T-00069: Method for Simultaneous Delivery of Multiple Drugs Through Skin

Inventors: Omathanu Perumal, Preety Sahdev, Vamsi Venuganti, Radhey Kaushik
Article by Lance Nixon

South Dakota State University research using an innovative strategy for delivering gene-based medications through the skin reduced the volume of skin tumors by 60 percent in mice.

Associate professor Omathanu Perumal in SDSU’s Department of Pharmaceutical Sciences is leading the research. His team includes Vamsi Venuganti, a graduate student working with Perumal, distinguished professor Chandradhar Dwivedi, head of the Department of Pharmaceutical Sciences, and associate professor Radhey Kaushik of SDSU’s Department of Biology and Microbiology.

The medication they used in the experiment is a technology called “antisense therapy” that interrupts the cancer cells’ messaging in what Perumal calls “biological jamming” of signals. That is, the medication interrupts the way cancer cells’ DNA  produces a protein that forms the skin cancer.

What is innovative about the SDSU work is a new approach that combines techniques for delivering medications through the skin and modifying the DNA-based medicine.

Delivering medications through skin is not a new concept.  Skin is easily accessible and, with a surface area of about 20 square feet, is the largest organ of the human body.

 A motion sickness drug delivered through the skin via a patch came into use in the early 1980s, and nicotine replacement therapy with patches has also been successful in the years since then. But there are still only about 12 to 14 drugs that can be delivered through the skin, Perumal said, and those tend to be potent, lipid-soluble, low-dose small- molecule drugs.

“The difficulty is that the skin is also one of the most highly impermeable membranes of the human body. It’s designed to protect the other organs of the body against external agents.”

Since the function of skin is to act as a barrier, it will naturally resist entry of any foreign material into the body, including any drugs.  However, altering the skin for a period of time could allow entry of the drug through skin in a safe manner. Some of the methods that are known to alter skin are small electrical current, ultrasound, and microneedles.

Another way to deliver drug through skin is to alter the drug.  This is particularly difficult for some of the new generation of drug currently under development such as DNA-based medicines.

The difficulty for the therapy, Perumal said, is that DNA-based medicines— the kind that ‘jams’ cancer cells’ messages, for example — are large molecules with a negative charge.
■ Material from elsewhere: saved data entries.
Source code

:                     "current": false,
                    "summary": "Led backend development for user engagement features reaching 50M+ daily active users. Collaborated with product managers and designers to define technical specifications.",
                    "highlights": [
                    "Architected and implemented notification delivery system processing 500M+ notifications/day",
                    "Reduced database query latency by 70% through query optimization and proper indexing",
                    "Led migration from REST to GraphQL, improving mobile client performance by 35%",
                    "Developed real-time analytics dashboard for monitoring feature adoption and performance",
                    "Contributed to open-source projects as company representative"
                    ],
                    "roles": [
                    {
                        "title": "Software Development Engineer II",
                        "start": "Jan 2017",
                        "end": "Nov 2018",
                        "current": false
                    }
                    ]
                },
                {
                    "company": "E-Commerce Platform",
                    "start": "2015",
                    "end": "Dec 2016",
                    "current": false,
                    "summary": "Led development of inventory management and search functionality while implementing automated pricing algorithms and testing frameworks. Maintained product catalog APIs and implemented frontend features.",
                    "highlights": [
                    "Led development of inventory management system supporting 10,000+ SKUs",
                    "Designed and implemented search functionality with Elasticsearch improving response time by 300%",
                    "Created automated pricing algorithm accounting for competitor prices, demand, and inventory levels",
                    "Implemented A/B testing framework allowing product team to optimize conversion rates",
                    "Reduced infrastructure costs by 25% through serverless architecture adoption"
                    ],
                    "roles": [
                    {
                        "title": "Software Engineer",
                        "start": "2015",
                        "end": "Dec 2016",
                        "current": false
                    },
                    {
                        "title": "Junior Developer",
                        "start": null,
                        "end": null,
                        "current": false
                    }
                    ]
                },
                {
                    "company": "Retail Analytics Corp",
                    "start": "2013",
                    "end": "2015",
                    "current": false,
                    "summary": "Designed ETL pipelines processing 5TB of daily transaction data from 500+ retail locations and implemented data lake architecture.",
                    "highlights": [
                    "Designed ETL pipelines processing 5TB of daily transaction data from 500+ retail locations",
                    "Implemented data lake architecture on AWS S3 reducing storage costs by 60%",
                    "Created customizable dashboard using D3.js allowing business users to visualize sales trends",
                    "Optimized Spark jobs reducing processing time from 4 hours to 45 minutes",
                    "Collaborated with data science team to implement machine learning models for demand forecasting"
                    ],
That is a problem because most of the biological membranes of the body including skin are negatively charged, which poses a challenge in getting these drugs past skin and also across the cancer cells because they repel each other.

“Our goal is to modify the charge of the DNA and then get it into the skin,” Perumal said. “We take DNA, which is negatively charged, and we join it with a polymer which is positively charged to form a complex.”
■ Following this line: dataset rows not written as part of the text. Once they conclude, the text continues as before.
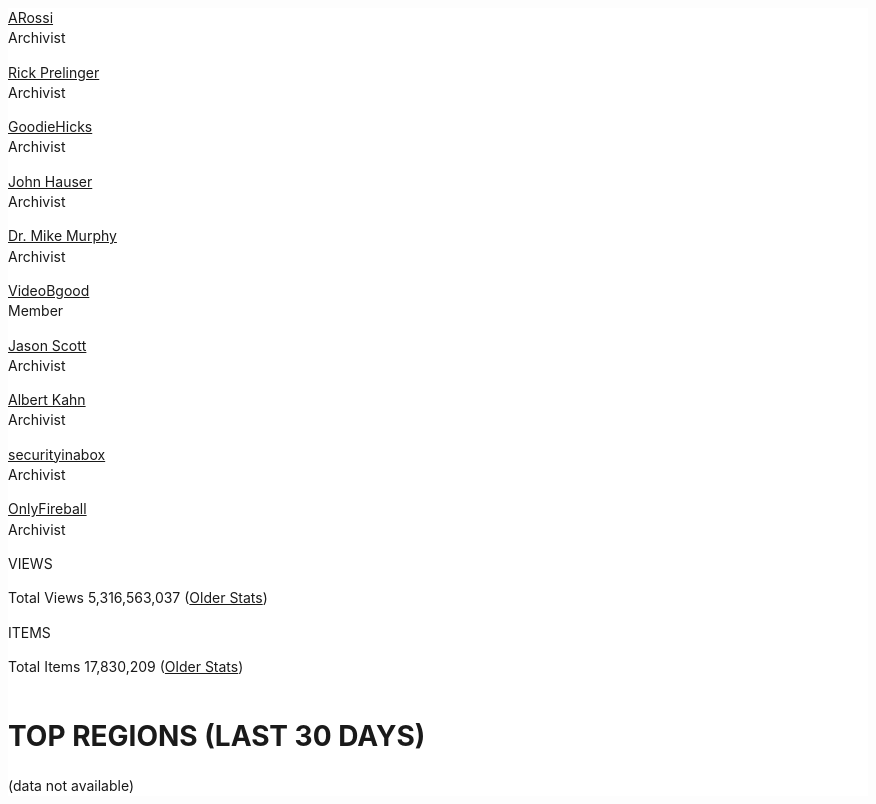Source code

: [](/details/@arossi)

<a href="/details/@arossi" class="stealth boxy-label">ARossi</a>  
<span class="small">Archivist</span>

[](/details/@rick_prelinger)

<a href="/details/@rick_prelinger" class="stealth boxy-label">Rick Prelinger</a>  
<span class="small">Archivist</span>

[](/details/@goodiehicks)

<a href="/details/@goodiehicks" class="stealth boxy-label">GoodieHicks</a>  
<span class="small">Archivist</span>

[](/details/@john_hauser)

<a href="/details/@john_hauser" class="stealth boxy-label">John Hauser</a>  
<span class="small">Archivist</span>

[](/details/@dr_mike_murphy)

<a href="/details/@dr_mike_murphy" class="stealth boxy-label">Dr. Mike Murphy</a>  
<span class="small">Archivist</span>

[](/details/@videobgood)

<a href="/details/@videobgood" class="stealth boxy-label">VideoBgood</a>  
<span class="small">Member</span>

[](/details/@jason_scott)

<a href="/details/@jason_scott" class="stealth boxy-label">Jason Scott</a>  
<span class="small">Archivist</span>

[](/details/@albert_kahn)

<a href="/details/@albert_kahn" class="stealth boxy-label">Albert Kahn</a>  
<span class="small">Archivist</span>

[](/details/@securityinabox)

<a href="/details/@securityinabox" class="stealth boxy-label">securityinabox</a>  
<span class="small">Archivist</span>

[](/details/@onlyfireball)

<a href="/details/@onlyfireball" class="stealth boxy-label">OnlyFireball</a>  
<span class="small">Archivist</span>

VIEWS

Total Views 5,316,563,037 ([Older Stats](/services/views/movies))

ITEMS

Total Items 17,830,209 ([Older Stats](/services/views/movies))

TOP REGIONS (LAST 30 DAYS)
==========================

(data not available)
The advantages of this complex are that it is more stable than the DNA-based medicine alone; it is positively charged and can be taken up easily by negatively charged cells.

In addition to creating positively charged DNA-based medicine, which allows negatively charged skin to attract medicine, a technology called iontophoresis is used to push the charged complex via two processes called as electrorepulsion and electroosmosis.  Iontophoresis does this by generating an electrical field with a small electrical current (similar to the current supplied by a watch batter), which allows the positively charged complex to penetrate much better into the skin.

“There are a couple of iontophoretic patches already in the market for small drugs used for numbing the skin and for pain management, but we have shown that this technology can also be used for delivering large molecules such as DNA,” Perumal said.

The Skin Cancer Foundation and the South Dakota 2010 Initiative are funding the research. As the work proceeds, Perumal said, SDSU will also explore the same combination strategy for delivering drugs to treat melanoma, a very serious form of skin cancer, as well as other skin conditions such as psoriasis, and also for delivering vaccines through skin.